Sunday, February 5, 2012

New Year, New Goals, New Lessons

It is truly amazing that you haven't given up on me and my ramblings yet.  Life has been throwing me many balls, some straight up, some curves, but at times too many to juggle on my own.  The thing that God has been pressing upon my stubborn, hard-headed self it that He is the one in control, not me.  I can plan and think that is how it is all going to work out for the day, week, or year and put the balls into play.  However, He has the final say in what really happens.  The changes and "interruptions" that really threw me for a loop when we first brought A1 and A2 home don't seem to throw me quite so much anymore.  The exception to that is the day or week that I forget that I'm not in control.  So after realizing that I've been learning just as much as my children since we've brought them home, just not the same lessons in history, English and math, as well as having the last two to three books studied for Sunday School be on contentment and God being in control with a few bricks falling on my head and 2x4's knocking me down; I might have finally learned this lesson.

In January, while Andy and A1 were in Puerto Rico working the winter nursery, I was able to get to my office. It had been buried for over a year with things that I couldn't seem to get to, things I planned daily to get to but didn't.  There actually was one basket that had a bunch of books that I needed to get listed to sell that had really sat there for a whole year.  The bills were being paid on time, the papers graded almost on time, just the "extra" office work was being put on the back burner.  I can now see the floor, run the little heater on my feet and have a "plan"-I use this word fairly loosely-in place for staying on top of things.

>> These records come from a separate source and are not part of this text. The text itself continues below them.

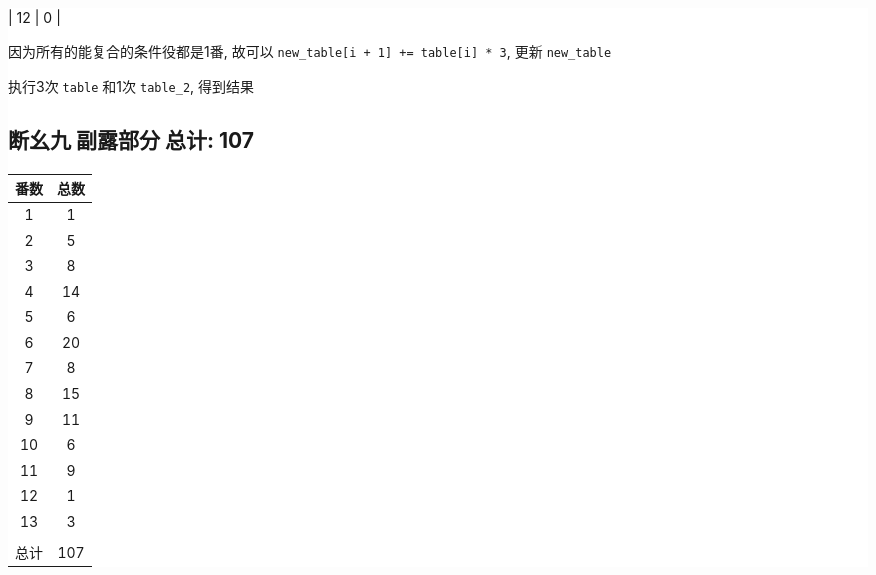 | 12 | 0  |

因为所有的能复合的条件役都是1番, 故可以 `new_table[i + 1] += table[i] * 3`, 更新 `new_table`

执行3次 `table` 和1次 `table_2`, 得到结果

## 断幺九 副露部分 总计: 107

| 番数 | 总数  |
|:--:|:---:|
| 1  |  1  |
| 2  |  5  |
| 3  |  8  |
| 4  | 14  |
| 5  |  6  |
| 6  | 20  |
| 7  |  8  |
| 8  | 15  |
| 9  | 11  |
| 10 |  6  |
| 11 |  9  |
| 12 |  1  |
| 13 |  3  |
|    |     |
| 总计 | 107 |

It has taken a long, long while for me to get there, but I think I've reached the bottom-no pun intended and I can only turn up. After talking this over with God, I felt compelled to let my family know that I needed them and their help. So Sunday's are blocked off.  No more working for me; I'll still cook and help with dishes, but nothing major.  I get to do fun things like relax, read for fun, take a nap, take a walk, watch a movie, play a game, and blog.  We'll see how it goes after the big admission that I can't do it all-if I get the help.  To their credit, usually if I asked for something to be done it will get done.  I just want them to look around now and see it for themselves so I don't have to continue to keep track of it in my head along with house budgets, Andy's business accounts, my Zija business accounts, things for school to do/check/prep for, who needs to be where/when, what papers need to get turned into college at what time, what we are having for breakfast/lunch/supper, where their things are at that they can't find.  I know this has to sound familiar-the long list running in your head. This time I've not put a specific time of day on jobs that I'm responsible for, except for teaching classes with the kids, I've just made a check list of what I need to accomplish for the day and what I want to accomplish for the day and what I hope to accomplish for the day to keep our house running smoothly.  When I let my family know that I needed their help, I had let them know where this list would be so they could see what I might need help with if they would happen to get done early with school or home early from work, and wonder why I don't have time in the evenings to sit with them and watch movies on Netflix or play another game of Catan.   

I'm getting excited for the new things that are coming down my path as I transition this year.  A1 graduates in June and will leave for college in the fall.  A2 is driving with his permit and in two years-that will go too fast-be graduating and leaving for college as well.  Wee One-my girlfriend's 1 year old daughter, that I watch 3 days a week, will fill part of that transition.  My new business with Zija, as a distributor, is another part of moving down this path.  My daily reminder that I'm not in control happens before I even put my feet to the floor is "Lord, you know what I have scheduled for the day, but I know that may not match up with your plans.  Help me remember that you are in control and that you have my best interest at heart."  Usually, this keeps the stress levels down as I try to only pick up and juggle the balls that He gives me for the day.  There are still some curves, but when I remember to start my day with just that little "Good Morning!" my glove is on and I can catch it and make the play; with His help, guidance and with those He has placed around me.